Work required |
Exclude the pictures and reproduce the remaining data exactly as written.

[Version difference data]
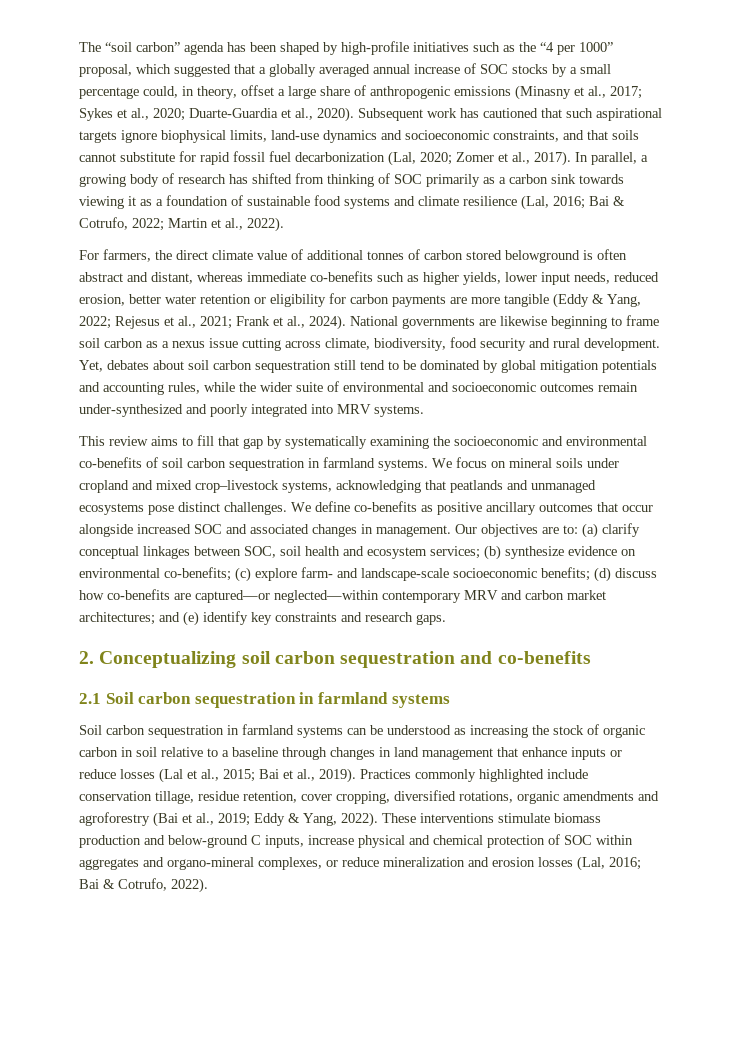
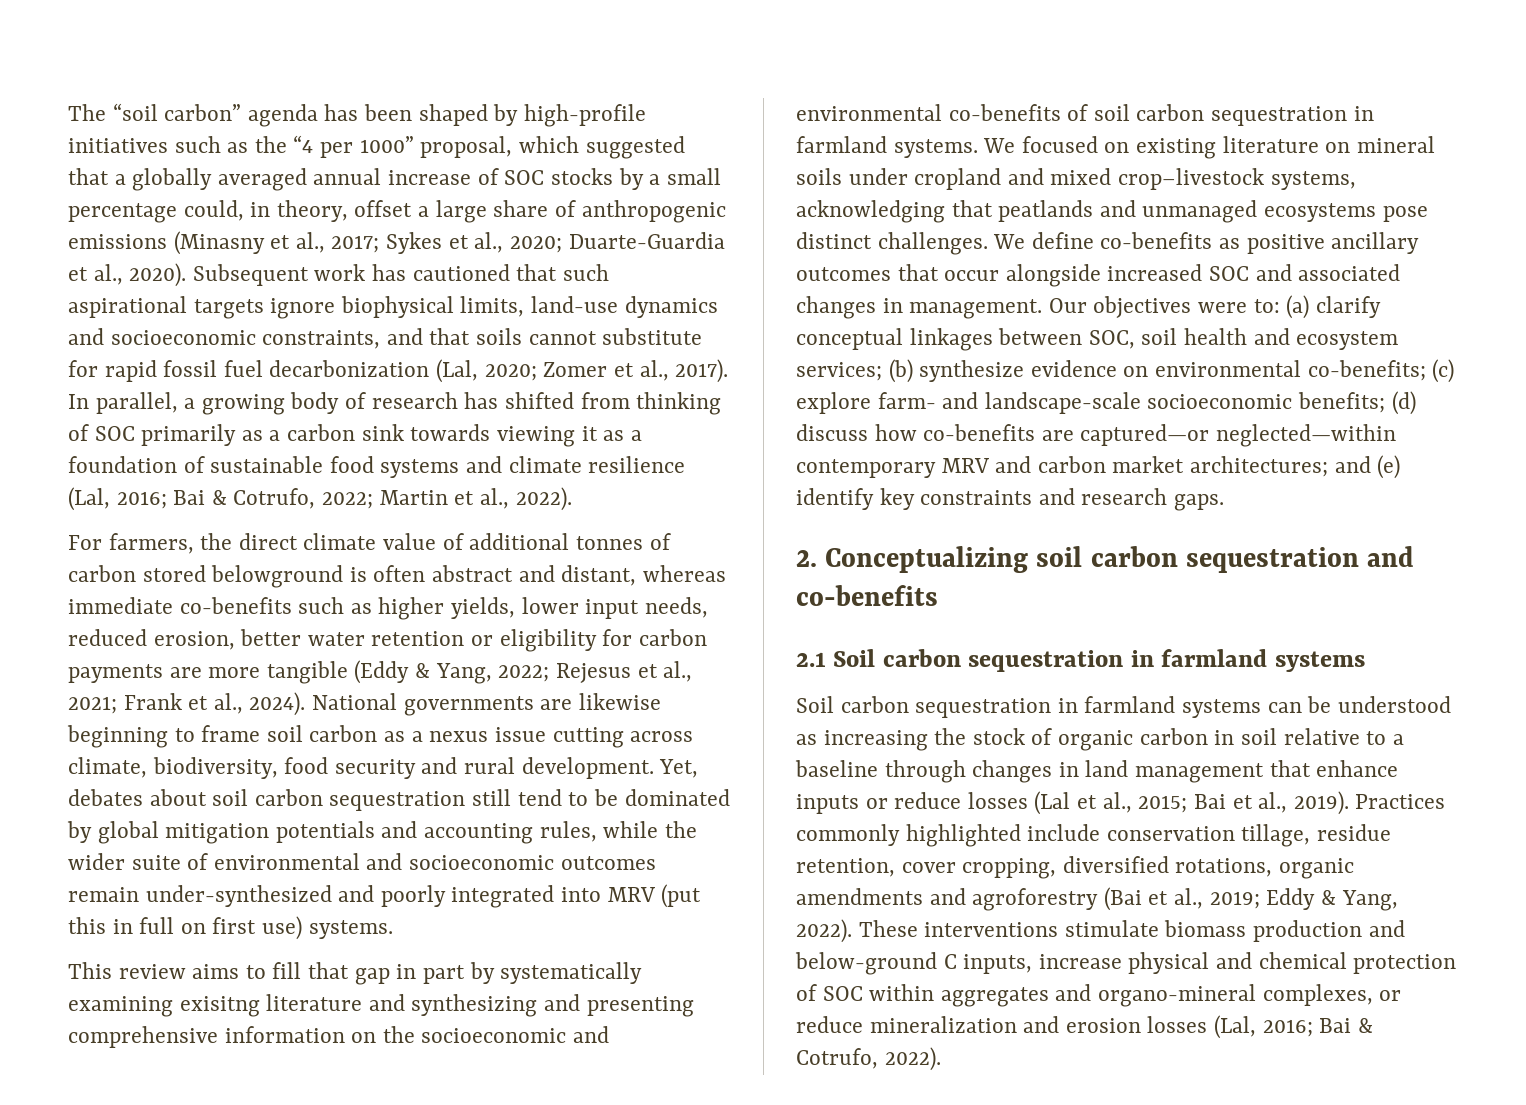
(371, 409) none -> [661,884,702,908] [68,916,303,940] (put this in full on first use)
(263, 443) none -> [396,964,465,984] in part
(429, 442) none -> [179,994,694,1017] [68,1026,377,1048] exisitng literature and synthesizing and presenting comprehensive information on
[456,457,487,468] focus -> [1021,136,1319,159] focused on existing literature
[542,527,559,534] are -> [1198,302,1248,313] were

Your solution |
(371, 409) none -> [661,884,702,908] [68,916,303,940] (put this in full on first use)
(263, 443) none -> [396,964,465,984] in part
(429, 442) none -> [179,994,694,1017] [68,1026,377,1048] exisitng literature and synthesizing and presenting comprehensive information on
[456,457,487,468] focus -> [1021,136,1319,159] focused on existing literature
[542,527,559,534] are -> [1198,302,1248,313] were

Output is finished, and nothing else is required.